Results and software licenses available at the faculty may be provided as needed. This way of cooperation is suitable for development of more complex solutions with guaranteed solution time and with higher financial demands. If you are interested, please send us a professional area including a brief description of the problem and the desired results. This information will not be disseminated in any way and will serve to select competent experts for further cooperation discussions.
The RUDA robot was created at our faculty in 2014. It consists of a tracked undercarriage with a modular platform for connecting various modules and a telescopic camera. The individual developed modules can be: a stereoscopic camera system with lidar, a bioradar manipulator, a gripper manipulator, or an additional battery module. By using a bioradar, thermal imager, microphone, or avalanche finder, one can find a person behind an obstacle.The robot can be expanded with other technologies - only a module replacement with a new one is sufficient. The robot is able to move autonomously, ie it has automatic motion (it locates and creates maps of the surrounding area), but it also allows the operator to control it either wirelessly or wired (using a cable that is also used to power supply).
We started with tracking targets in 2009 when we became co-researchers of the Research and Development of Technology for Intelligent Optical Surveillance Systems within the Ministry of Industry and Trade project. We focused on the one-camera system solution for which we have developed a remote target tracking application, which allows to track distant (several kilometers) and disappearing targets (up to 50 in one scene, with one primary). Later, we designed a one-camera system within the framework of the project of the Ministry of the Interior of the Czech Republic entitled Tools and Methods for Video and Image Processing for the Fight against Terrorism, which allows tracking of distant and disappearing targets up to 30 km distance.The zoom camera system (22x) is located on a military manipulator. A high performance GPGPU computer for video signal processing is located in the base. We called this system a semi-Automated Object Tracking System (sAOTS).
This software application could be used for processing of eye retina images. In the image of eye retina, there is searched for vein pattern, the veins are detected and the features are extracted for the generation of a biometric template, which could be used for recognition of people on the basis of their eye retina vein pattern.
CGPAnalyzer was developed to analyse and visualise a genetic record (i.e. a log file) generated by CGP-based circuit design software. CGPAnalyzer automatically finds key genetic improvements in the genetic record and presents relevant phenotypes. The comparison module of CGPAnalyzer allows the user to select two phenotypes and compare their structure, history and functionality. It thus enables to reconstruct the process of discovering new circuit designs. This feature is demonstrated by means of the analysis of the genetic record from a 9-parity circuit evolution. The CGPAnalyzer tool is a desktop application with a graphical user interface created using Java v.8 and Swing library.
Face recognition from a quadcopter
The program for face recognition on the video input gets. In it's cascading style sought a face is detected, which is then converted to grayscale image, normalized as contrast and brightness, and reduced concerns for achieving uniform image size for recognition algorithm. The picture is stored only if the difference between the previous and current greater than a specified threshold (for reducing the size of the DB). All images are saved in the specified folder labeled forward by ID.
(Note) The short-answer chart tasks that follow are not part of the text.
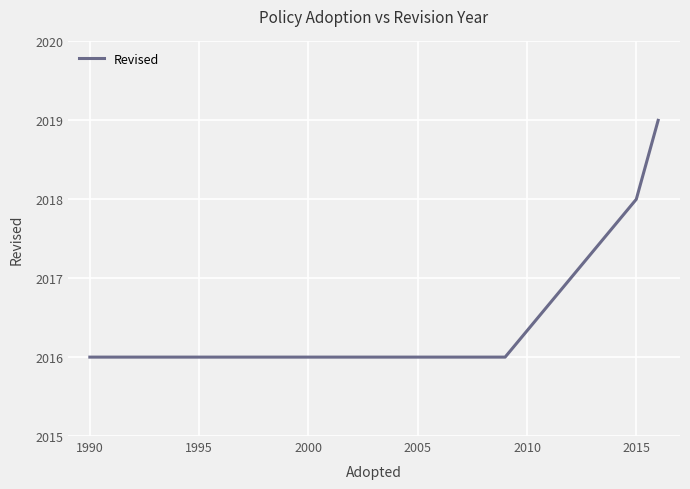

What is the sum of all values?

8069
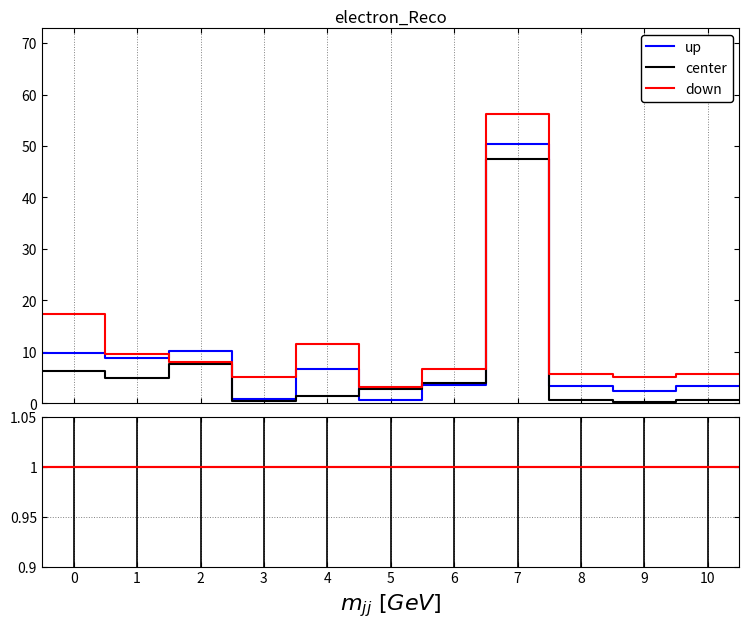

Which series ends up on top after the final intersection of up and down?

down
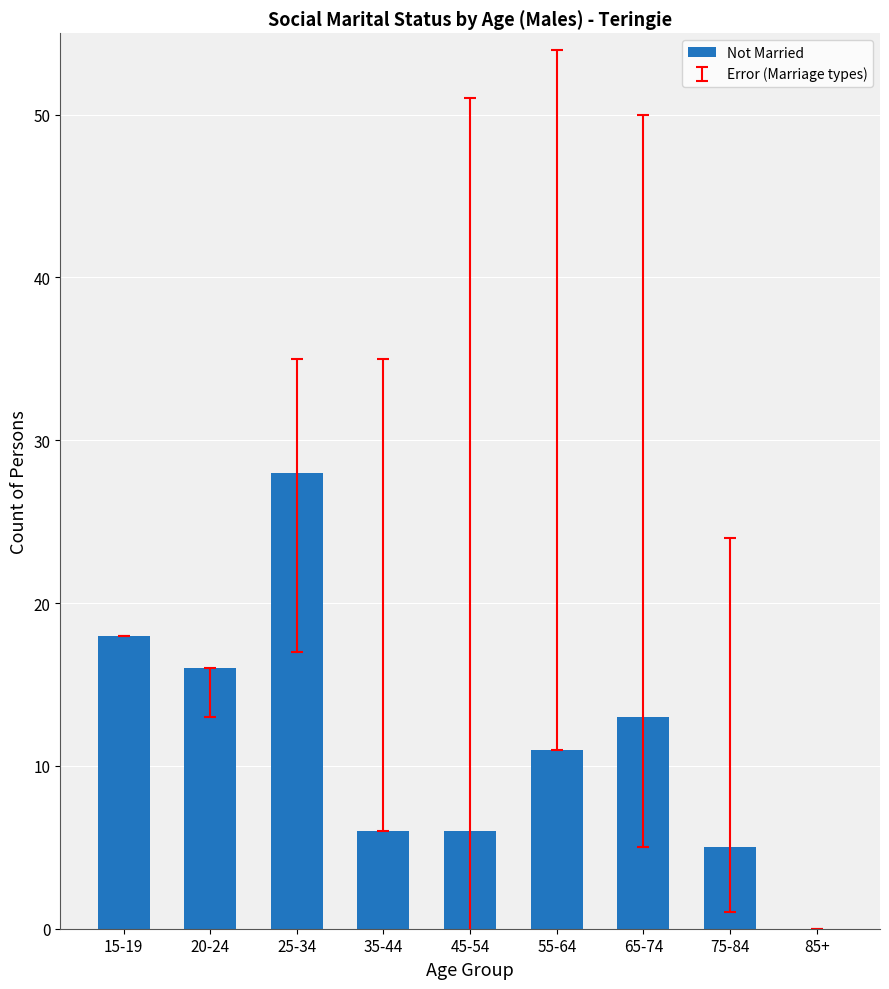

True or false: the data shows 1 at 45-54.

False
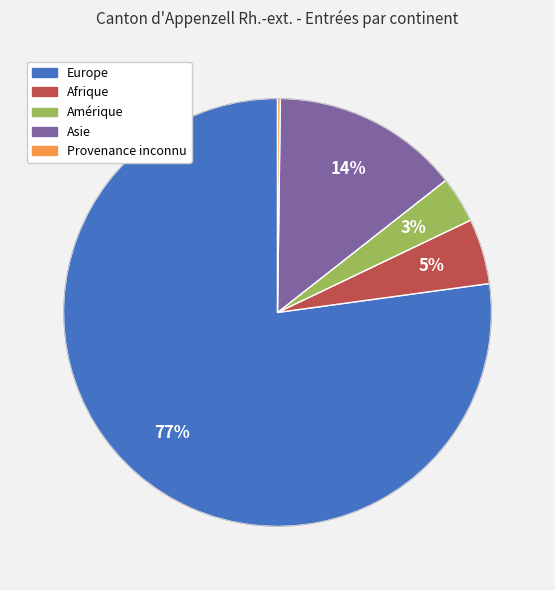

Which category accounts for the majority?

Europe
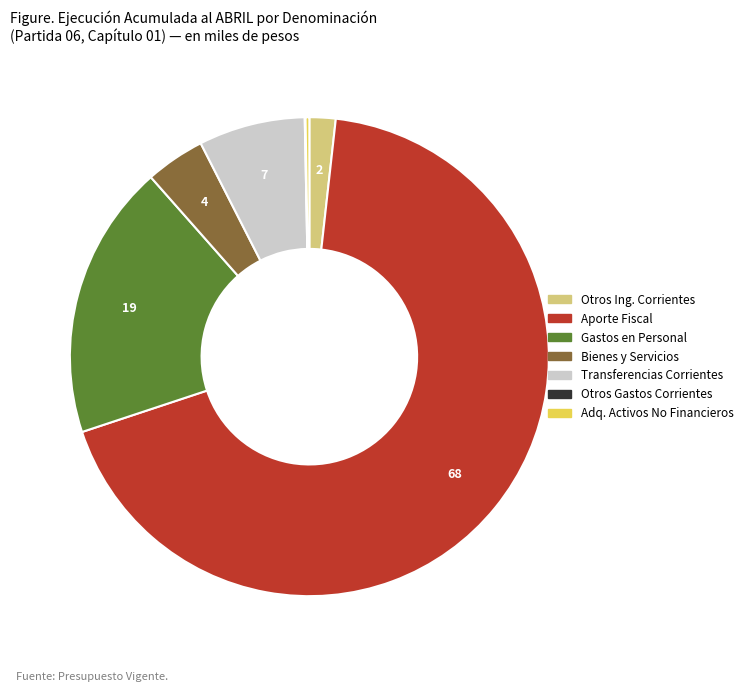

Does any single category account for the majority?

Yes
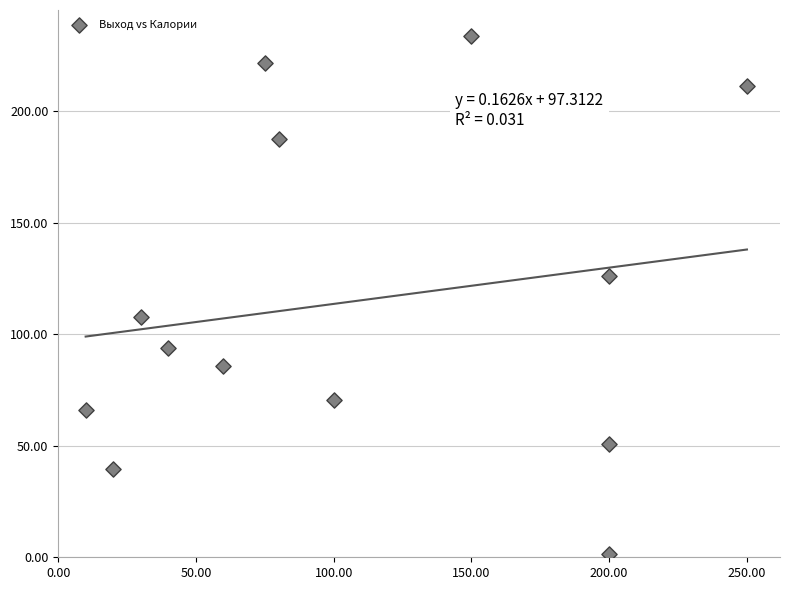

What is the range of X values (max minus min)?

240.0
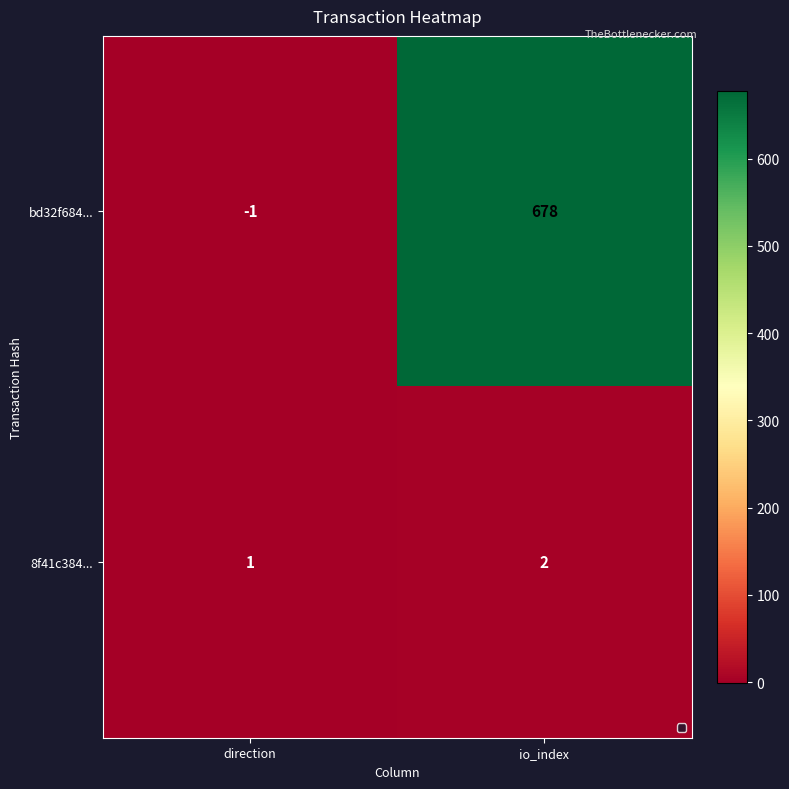

At how many categories does at least one series exceed 428?

1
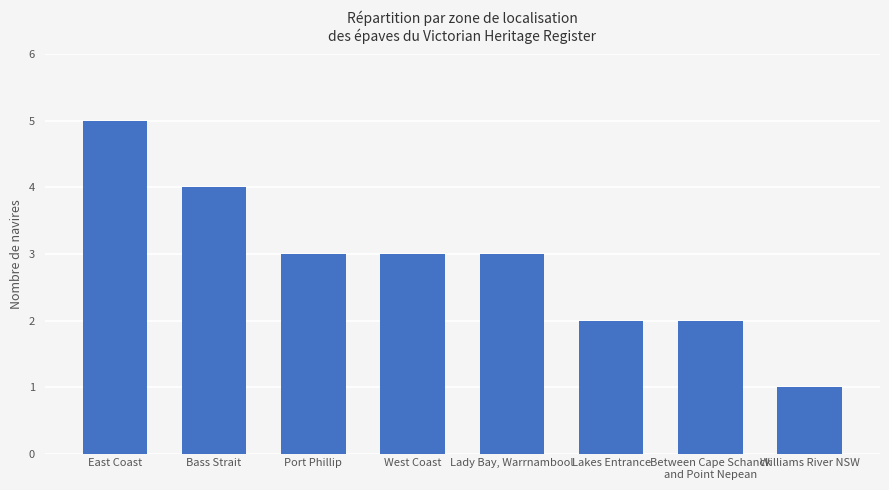

What is the label of the 2nd bar from the left?

Bass Strait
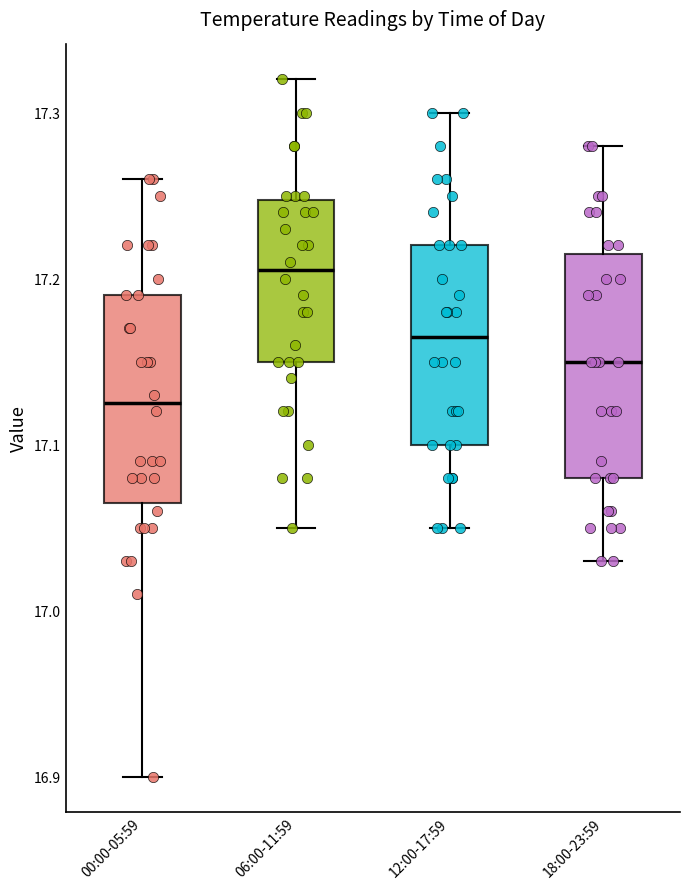

Reading left to right, transcribe this box plot: for each box, give where its median line is, the range the box spans, and where its two whiskers end, as read against the y-axis. The values are not printed on the chart, so give them approximately, as read against the axis.

00:00-05:59: median 17.13, box 17.07 to 17.19, whiskers 16.90 to 17.26
06:00-11:59: median 17.21, box 17.15 to 17.25, whiskers 17.05 to 17.32
12:00-17:59: median 17.17, box 17.10 to 17.22, whiskers 17.05 to 17.30
18:00-23:59: median 17.15, box 17.08 to 17.22, whiskers 17.03 to 17.28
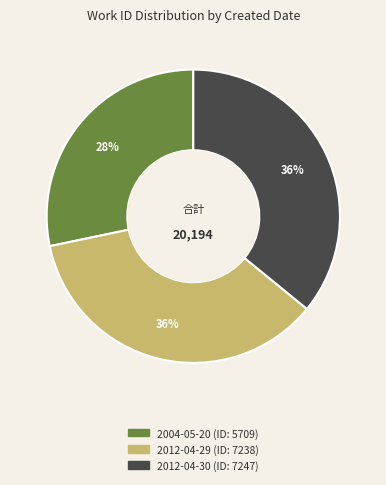

To the nearest percent, what percentage of the pie is 2012-04-29?

36%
For the very recognition is used OpenCV library. Face detection, the user selects a cascading set that will be used for detection, sets the value ScaleFactor that defines how greatly reduces the image size for each measurement (ideally 1.5). Press LoadVideo retrieves video, using the .CSV load paths loads and descriptions to a set of images that will be trained enough. Next, the user selects a recognition algorithm. Subsequently, using the Recognize started the video, which will face detection. The comparison is drawn ID in the folder where the images were stored, the detected faces. Rendering takes place directly into the picture.
3D Hand Scanner
The device allows to capture and recognize the 3D shape (geometry) of the hand.The first version included 4 line laser transmitters with a power of 10 mW and a wavelength of 532 nm (green) and imaging device made of CCD camera connected via USB with 1280 x 800 px resolution while it was running on Linux Portable OS. The size of our solution was 380 x 185 x 380 mm. Due to the high cost of green lasers, we tried red line lasers with a wavelength of 640 nm. During the next testing, we tried the 3M micro-data projector and then the RGB LED projectors. Due to the effects of external lighting and the properties of the skin for different wavelengths, we eventually came to the decision to use 3D cameras (such as Kinect, SoftKinetic or Intel RealSense), which we do till now.